Getting glam…equestrian style

So, I was thoroughly impressed with the way Johnny stood immobile for 2.5 hours while I blundered around him with a set of buzzing sharp blades, but, here’s what I learned: watching numerous YouTube videos does not, in fact, make one an instant expert on anything. If you happen to decide to body clip your horse for the first time, I offer these helpful tips:
1) Watch lots of YouTube videos (they won’t make you an expert, but they are actually helpful)
2) Have 2 sets of blades (KoolLube works great, but towards the end of 2.5 hours of clipping, it’s nice to switch to a fully cooled set if your clippers themselves don’t overheat)
3) Start on your off side (for Lefties–me–start on the horse’s left side; I’ll explain why below)
4) Wear clothes you don’t mind pitching into the trash
5) Study the direction of hair growth before putting the blades to the horse
And, last, but not least, do NOT expect perfection…it will not happen.
- - -
TASK REQUIREMENTS —
(a) According to the body-clipping post, how long did Johnny stand still during the clipping?
(b) Copy everything in the body-clipping post from "Getting glam…equestrian style" down to "themselves don’t overheat)" word for word.
- - -
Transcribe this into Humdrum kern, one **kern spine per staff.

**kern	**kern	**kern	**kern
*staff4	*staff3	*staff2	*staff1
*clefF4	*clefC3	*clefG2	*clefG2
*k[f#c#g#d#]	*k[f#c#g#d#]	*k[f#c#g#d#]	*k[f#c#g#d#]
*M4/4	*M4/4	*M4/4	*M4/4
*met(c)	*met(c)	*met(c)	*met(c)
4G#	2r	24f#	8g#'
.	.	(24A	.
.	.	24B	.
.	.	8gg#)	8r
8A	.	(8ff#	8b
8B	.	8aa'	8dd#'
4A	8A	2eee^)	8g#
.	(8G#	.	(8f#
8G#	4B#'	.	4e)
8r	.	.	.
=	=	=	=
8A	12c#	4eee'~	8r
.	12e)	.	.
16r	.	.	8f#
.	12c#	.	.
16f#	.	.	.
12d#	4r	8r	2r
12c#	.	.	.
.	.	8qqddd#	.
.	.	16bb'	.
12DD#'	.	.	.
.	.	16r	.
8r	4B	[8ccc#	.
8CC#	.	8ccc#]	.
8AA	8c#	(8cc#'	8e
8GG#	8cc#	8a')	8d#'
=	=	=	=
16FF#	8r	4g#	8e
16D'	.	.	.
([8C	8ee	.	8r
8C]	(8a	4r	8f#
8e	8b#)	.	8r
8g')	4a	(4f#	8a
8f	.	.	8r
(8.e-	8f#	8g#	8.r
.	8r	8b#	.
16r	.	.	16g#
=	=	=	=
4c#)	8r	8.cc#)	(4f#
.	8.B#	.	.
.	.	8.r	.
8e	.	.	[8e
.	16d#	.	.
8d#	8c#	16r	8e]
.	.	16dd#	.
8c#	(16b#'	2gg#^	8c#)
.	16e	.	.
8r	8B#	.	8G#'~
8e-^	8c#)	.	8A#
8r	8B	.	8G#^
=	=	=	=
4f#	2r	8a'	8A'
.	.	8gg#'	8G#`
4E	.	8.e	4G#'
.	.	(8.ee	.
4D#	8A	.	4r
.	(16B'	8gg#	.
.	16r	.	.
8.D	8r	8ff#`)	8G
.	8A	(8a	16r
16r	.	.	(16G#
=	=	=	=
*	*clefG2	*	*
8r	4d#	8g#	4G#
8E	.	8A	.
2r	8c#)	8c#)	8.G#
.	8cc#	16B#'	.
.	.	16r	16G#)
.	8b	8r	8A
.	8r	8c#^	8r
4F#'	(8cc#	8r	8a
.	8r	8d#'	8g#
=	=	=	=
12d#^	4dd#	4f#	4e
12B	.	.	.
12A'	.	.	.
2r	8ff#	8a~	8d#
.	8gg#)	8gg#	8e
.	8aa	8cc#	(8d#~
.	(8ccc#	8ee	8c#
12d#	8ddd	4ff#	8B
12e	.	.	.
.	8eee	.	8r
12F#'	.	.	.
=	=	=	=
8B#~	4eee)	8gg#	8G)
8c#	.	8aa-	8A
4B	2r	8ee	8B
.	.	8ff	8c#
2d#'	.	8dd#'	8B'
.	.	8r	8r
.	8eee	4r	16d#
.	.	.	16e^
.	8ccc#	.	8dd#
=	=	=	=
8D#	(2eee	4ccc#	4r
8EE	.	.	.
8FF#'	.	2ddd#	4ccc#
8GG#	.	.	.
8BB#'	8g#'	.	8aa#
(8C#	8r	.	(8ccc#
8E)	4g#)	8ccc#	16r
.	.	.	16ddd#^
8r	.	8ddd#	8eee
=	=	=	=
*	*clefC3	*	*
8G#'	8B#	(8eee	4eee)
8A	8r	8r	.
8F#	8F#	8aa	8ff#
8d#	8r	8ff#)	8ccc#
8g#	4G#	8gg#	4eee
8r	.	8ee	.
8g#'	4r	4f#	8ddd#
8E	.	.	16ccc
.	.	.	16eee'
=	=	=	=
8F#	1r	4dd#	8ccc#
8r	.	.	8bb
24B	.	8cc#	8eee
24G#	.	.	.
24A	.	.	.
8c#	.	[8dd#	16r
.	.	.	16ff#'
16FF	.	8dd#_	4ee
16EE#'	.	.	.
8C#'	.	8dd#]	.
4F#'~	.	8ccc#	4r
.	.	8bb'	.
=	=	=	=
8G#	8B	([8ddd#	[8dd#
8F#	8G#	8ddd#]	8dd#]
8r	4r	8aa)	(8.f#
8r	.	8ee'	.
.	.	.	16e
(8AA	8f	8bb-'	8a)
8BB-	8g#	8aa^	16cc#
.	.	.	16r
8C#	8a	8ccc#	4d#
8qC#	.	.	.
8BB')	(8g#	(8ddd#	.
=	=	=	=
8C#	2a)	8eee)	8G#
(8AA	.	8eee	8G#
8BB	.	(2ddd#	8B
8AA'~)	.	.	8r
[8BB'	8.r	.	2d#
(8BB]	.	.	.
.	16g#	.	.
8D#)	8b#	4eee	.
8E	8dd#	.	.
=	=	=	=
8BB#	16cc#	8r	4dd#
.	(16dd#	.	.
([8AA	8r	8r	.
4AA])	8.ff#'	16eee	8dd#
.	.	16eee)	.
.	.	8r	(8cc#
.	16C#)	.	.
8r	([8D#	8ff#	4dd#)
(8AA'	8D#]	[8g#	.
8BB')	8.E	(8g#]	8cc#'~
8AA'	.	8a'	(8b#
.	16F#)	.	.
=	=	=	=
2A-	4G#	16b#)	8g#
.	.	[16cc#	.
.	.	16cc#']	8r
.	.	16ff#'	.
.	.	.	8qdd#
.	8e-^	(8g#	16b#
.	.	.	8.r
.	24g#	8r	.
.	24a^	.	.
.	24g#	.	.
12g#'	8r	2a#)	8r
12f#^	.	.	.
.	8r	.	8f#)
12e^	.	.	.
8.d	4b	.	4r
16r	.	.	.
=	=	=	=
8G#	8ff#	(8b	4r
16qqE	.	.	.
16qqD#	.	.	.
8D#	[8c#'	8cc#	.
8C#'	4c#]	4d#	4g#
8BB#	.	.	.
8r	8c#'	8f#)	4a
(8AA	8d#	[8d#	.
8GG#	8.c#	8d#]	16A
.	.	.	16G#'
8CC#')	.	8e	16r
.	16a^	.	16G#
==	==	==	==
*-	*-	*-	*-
- - -
TASK RESPONSES —
(a) 2.5 hours

(b)
Getting glam…equestrian style

So, I was thoroughly impressed with the way Johnny stood immobile for 2.5 hours while I blundered around him with a set of buzzing sharp blades, but, here’s what I learned: watching numerous YouTube videos does not, in fact, make one an instant expert on anything. If you happen to decide to body clip your horse for the first time, I offer these helpful tips:
1) Watch lots of YouTube videos (they won’t make you an expert, but they are actually helpful)
2) Have 2 sets of blades (KoolLube works great, but towards the end of 2.5 hours of clipping, it’s nice to switch to a fully cooled set if your clippers themselves don’t overheat)